The hub genes were found to participate in the p53 signaling pathway and cell cycle. p53 is a major tumor suppressor, which acts on several stress response data signals according to the harmonious and special cellular responses, including cellular senescence, transient cell cycle arrest, and apoptosis, related critically to tumor suppression.40 p53 mutations are present in >50% of all human tumors.41 It is mainly related to the decreased ability of p53 to recognize DNA caused by ultraviolet radiations.42 The cell cycle is a relatively controlled process, which can promote cell growth, copying of genetic information, and cell division. Dysregulation of the cell cycle can lead to cancer.43 Sivrikoz et al report that high cell cycle protein and cyclin D1 levels, along with low Bcl-2 scores are related to aggressive tumors. This conclusion can be used as an explanation to predict and analyze the aggressive behavior of BCC and BSC.44 CDK4/6 inhibitors can be used to target cell cycle proteins in tumor therapy.45 Our findings further confirmed the role of the p53 signaling pathway and cell cycle in BCC.
To distinguish control from the disease group, a diagnostic model was developed for the GSE42109 dataset using LASSO and SVM algorithms for 15 hub genes. Eight hub genes (CCNB2, MYC, KIF23, NCAPG, BRCA1, FGF20, BUB1B, and BUB1) were obtained from the two models. Three representative genes (FGF20, KIF23, and NCAPG) were selected for plotting the ROC curve, whereby KIF23 and NCAPG showed excellent predictive ability, while FGF20 showed relatively mediocre performance. KIF23 belongs to the kinesin family and is crucial for the proliferation and migration of malignant cells. Recent research indicates that as a putative oncogene, KIF23 is associated with the occurrence of breast,46 gastric,47 and colorectal cancers.48 NCAPG is a mitotic-associated chromosomal condensing protein. Multiple studies in recent years have confirmed abnormal NCAPG expression in distinct tumor types. NCAPG promotes anti-apoptosis and cellular proliferation through the activation of the PI3K/AKT/FOXO4 pathway in HCC,49 thus inducing cell proliferation in cardia adenocarcinoma.50 These two genes have not been previously reported in BCC. To further confirm our conclusions, qPCR was performed to detect their expression in 9 BCC and corresponding para-cancer tissue samples. The expression of three representative genes in TE354T and HaCaT cells was also assayed. The results are consistent with our model prediction.
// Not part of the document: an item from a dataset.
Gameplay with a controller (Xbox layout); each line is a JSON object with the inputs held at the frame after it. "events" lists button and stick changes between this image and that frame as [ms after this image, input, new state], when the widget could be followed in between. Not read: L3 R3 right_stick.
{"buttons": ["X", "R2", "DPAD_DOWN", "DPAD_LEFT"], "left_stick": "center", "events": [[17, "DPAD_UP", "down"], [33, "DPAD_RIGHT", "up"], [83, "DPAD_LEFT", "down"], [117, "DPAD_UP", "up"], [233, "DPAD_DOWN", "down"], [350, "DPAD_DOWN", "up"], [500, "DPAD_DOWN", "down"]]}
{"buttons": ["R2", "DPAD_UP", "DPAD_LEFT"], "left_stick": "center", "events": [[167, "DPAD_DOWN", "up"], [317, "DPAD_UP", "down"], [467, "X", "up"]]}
Therefore, KIF23 and NCAPG may be potential factors underlying BCC pathogenesis. Our strategy allowed us to concentrate on a small panel of genes with the highest diagnostic yield from a myriad of DEGs in BCC.
Additionally, we systematically examined the association between hub gene expression and immune infiltration degree in BCC. In the cancer microenvironment, immune cell infiltration plays a critical role in the progression and development of cancer.51 FGF20 correlated significantly with Macrophages M1 and T cells CD4 memory activated; KIF23 correlated significantly with Macrophages M0, while NCAPG with NK cells resting and Treg cells. NK cells and macrophages are cells responsible for innate immune responses and participate in tumor suppression either by triggering adaptive immune responses or directly killing tumor cells.52 B and T cells belong to the adaptive immune system; the former plays a major role in humoral immune responses, whereas the latter participates in cell-mediated immune responses.53 Immunotherapy is promising for cancer treatment and has revolutionized the field of tumor immunology. Hedgehog pathway inhibitors (HHIs) are often used as drug targets for patients with advanced BCC; however, some develop resistance.54 Thus, the development of new treatment strategies is necessary. These findings suggest that immunotherapy can be used for BCC in the future.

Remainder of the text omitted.